~ 仙台領の キリシタン遺跡 ・ 殉教地を巡る ~
● 1613年10月28日 ( 慶長18年9月15日 )、仙台藩の牡鹿半島
月ノ浦 ( 石巻市 )から、藩主 ・ 伊達政宗の命を受けて、ガレオン船
「 サン ・ ファン ・ バウティスタ号 」 が 出帆しました。
( 「 バプテスマの 聖ヨハネ号 」 )
乗り込んだのは、仙台藩士 ・ 支倉常長ほか、宣教師 ルイス ・ ソテロ率いる 約30人の使節団や 多くの商人たち 総勢約180人。
後に、「 慶長遣欧使節 」 と呼ばれる一団です。
伊達政宗が 一行に与えた使命は、
① ヨーロッパに渡って、イスパニア ( スペイン ) 国王 ・ フェリペ3世 に謁見して、イスパニア領である ノビスパニア ( メキシコ ) との 貿易の許可を得ること
さらに、
② ローマ教皇 ・ パウロ5世 に謁見して、仙台領内に、宣教師の派遣を願い出ること
━━ でした。
「 サン ・ ファン ・ バウティスタ号 」は、太平洋の荒海を渡り、3か月後の 1614年1月28日に、メキシコの アカプルコ港 に到着。

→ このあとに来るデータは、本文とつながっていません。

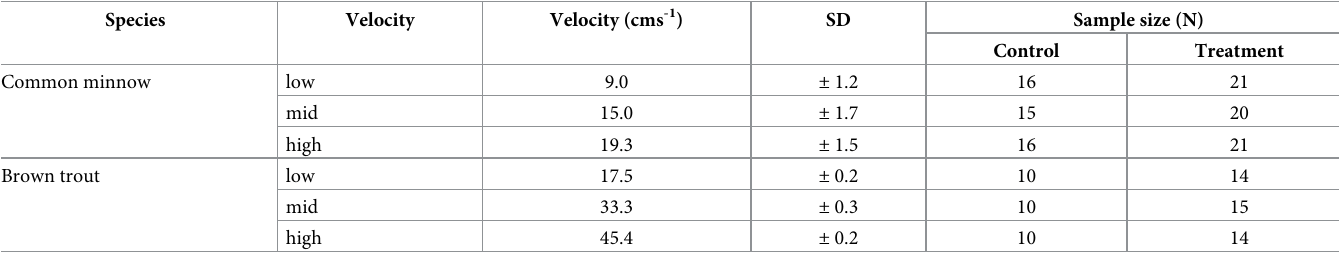
Table 1. Summary of mean unidirectional flow velocities ( ± SD) and sample sizes for low, medium and high velocity treatments for common minnow ( Phoxinus phoxinus ) and brown trout ( Salmo trutta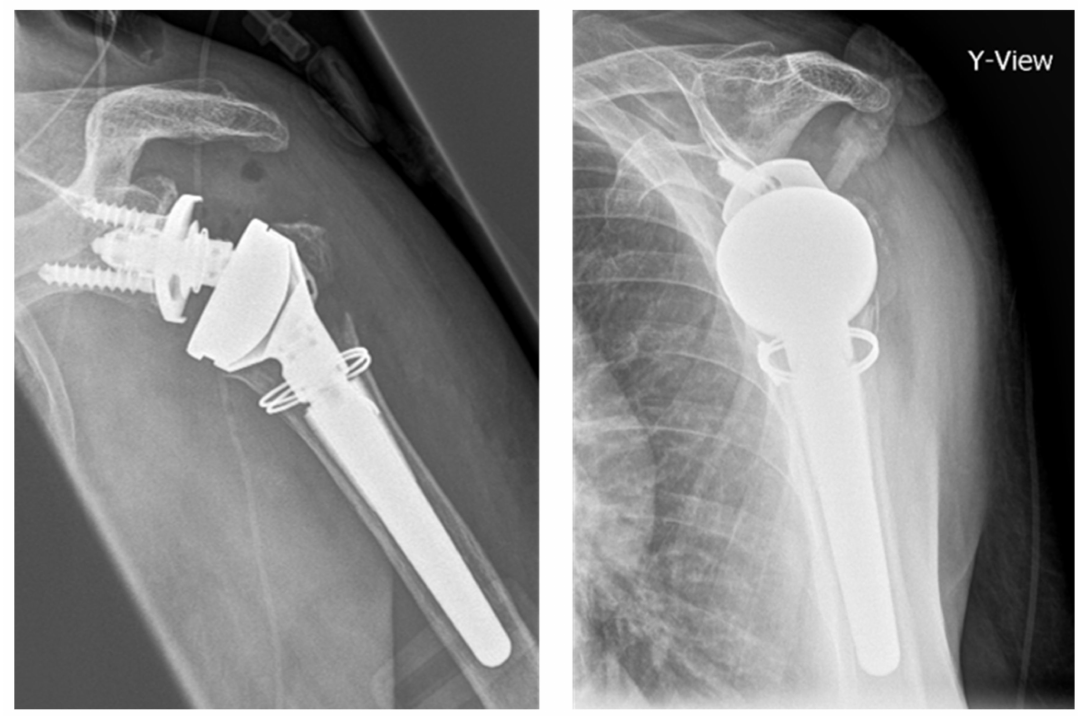
Figure 1. X-rays of the left shoulder of an 82 year-old patient after implantation of a modular, non-cemented proximal humeral fracture prosthesis (RSA) with protective cerclage (1.5 mm steel wire) at the metaphyseal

船を下りて、陸路 メキシコを横断して 大西洋側に出て、今度は スペイン艦隊の船で 大西洋を横断し、1614年10月5日に スペインに上陸します。
「 支倉常長 」は、太平洋 ・ 大西洋、二つの大洋を横断した 最初の日本人となりました。
● 常長たちが 日本を出て間もなく、国内では、“ キリスト教禁止令 ” が発せられるなど、情勢が大きく変わってしまいました。

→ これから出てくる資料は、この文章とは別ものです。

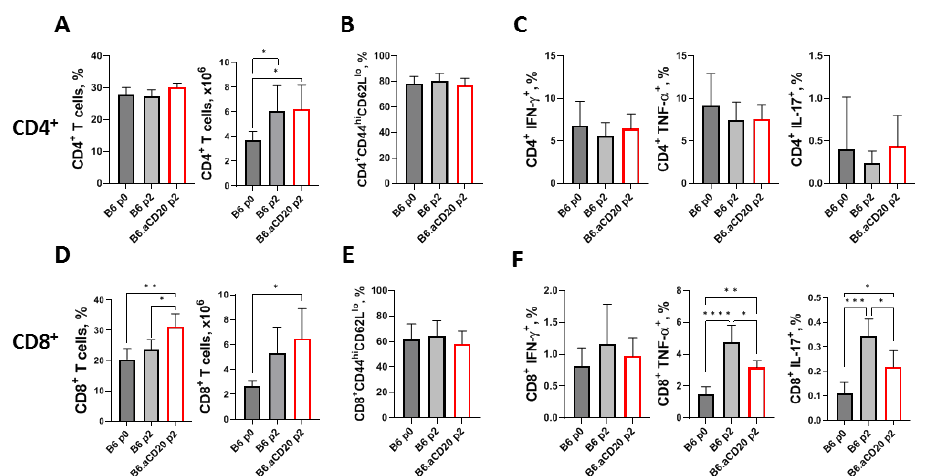
Figure 3. B-cell depletion alters the influx and cytokine production by CD8 + but not CD4 + T cells. Frequencies and numbers of CD4 + ( A ) and CD8 + ( D ) T cells in the lungs of B-cell-depleted and control mice. Frequency of activated CD4 + CD44 hi CD62L lo ( B ) and CD8 + CD44 hi CD62L lo ( E ) T cells in the lungs before and 30 days after anti-CD20 treatment measured by flow cytometry. Intracellular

支倉常長たちは、当初 託された使命を果たすことが出来ないまま、
1617年7月、帰国の途につき、
再び、アカプルコ港から、「 サン ・ ファン ・ バウティスタ号 」 に乗って、マニラを経て、長崎 ・ 仙台へと帰って来たのでした。
1620年9月20日 ( 元和6年8月24日 )。
月ノ浦を出帆して、7年後のことになりました。
● この 「 慶長遣欧使節 」 の航海に使われた 洋式帆船 「 サン ・ ファン ・ バウティスタ号 」 が復元されて、石巻市渡波 ( わたのは ) にある 慶長使節船ミュージアム 「 サン ・ ファン館 」 で対面することが出来ます。

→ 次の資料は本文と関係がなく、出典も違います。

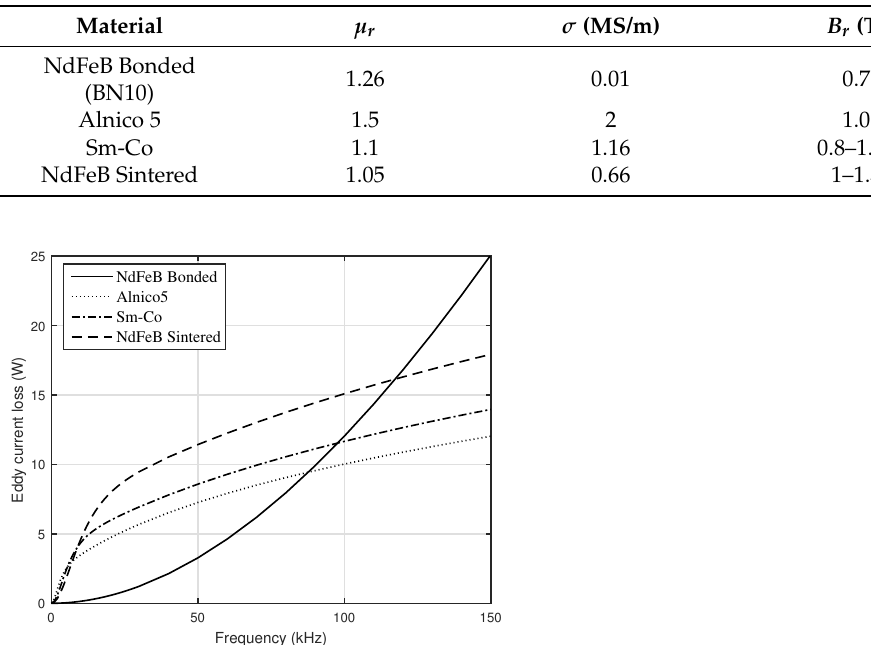
Table 1. Common magnet types and their properties [53].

地元の船大工40人の皆さんが、技術の粋を凝らして建造し、1993年に完成。進水 ・ 竣工式が持たれました。
2011年3月の “ 東日本大震災 ” と 1か月後の台風で 甚大な被害を受けましたが、壊滅はまぬかれました。
2年かけて、2013年に修復が完了し、閉館していた 「 サン ・ ファン館 」 も再開館されました。
この 2013年は、
「 慶長遣欧使節 400年 」 の記念の年でも ありましたよ!
( 「 サン ・ ファン ・ バウティスタ号 の 航海 」 )
水戸成幸 ・ 画
● 「 サン ・ ファン ・ バウティスタ号 」 は、太平洋を、合計4回 横断しています。( 2往復 )
① 第一回 往航海 ( 月ノ浦 ➡ アカプルコ )
1613.10.28 ~ 1614. 1.28
② 第一回 復航海 ( アカプルコ ➡ 浦賀 )
1615. 4.28 ~ 1615. 8.15
③ 第二回 往航海 ( 浦賀 ➡ アカプルコ )
1616. 9.30 ~ 1617. ?
悪天候ほかで、1617. 2.23 カリフォルニアの
ロス ・ モリネスに到着。
その後、アカプルコ へ。
④ 第二回 復航海 ( アカプルコ ➡ マニラ )
1618. 4. 2 ~ 1618. 8.10
※ マニラで、オランダ軍への防衛を固めていた イスパニア ( スペイン ) へ 売却を余儀なくされ、イスパニア軍艦として、ミンダナオ島方面へ。
その後の 「 サン ・ ファン ・ バウティスタ号 」 の消息は 不明。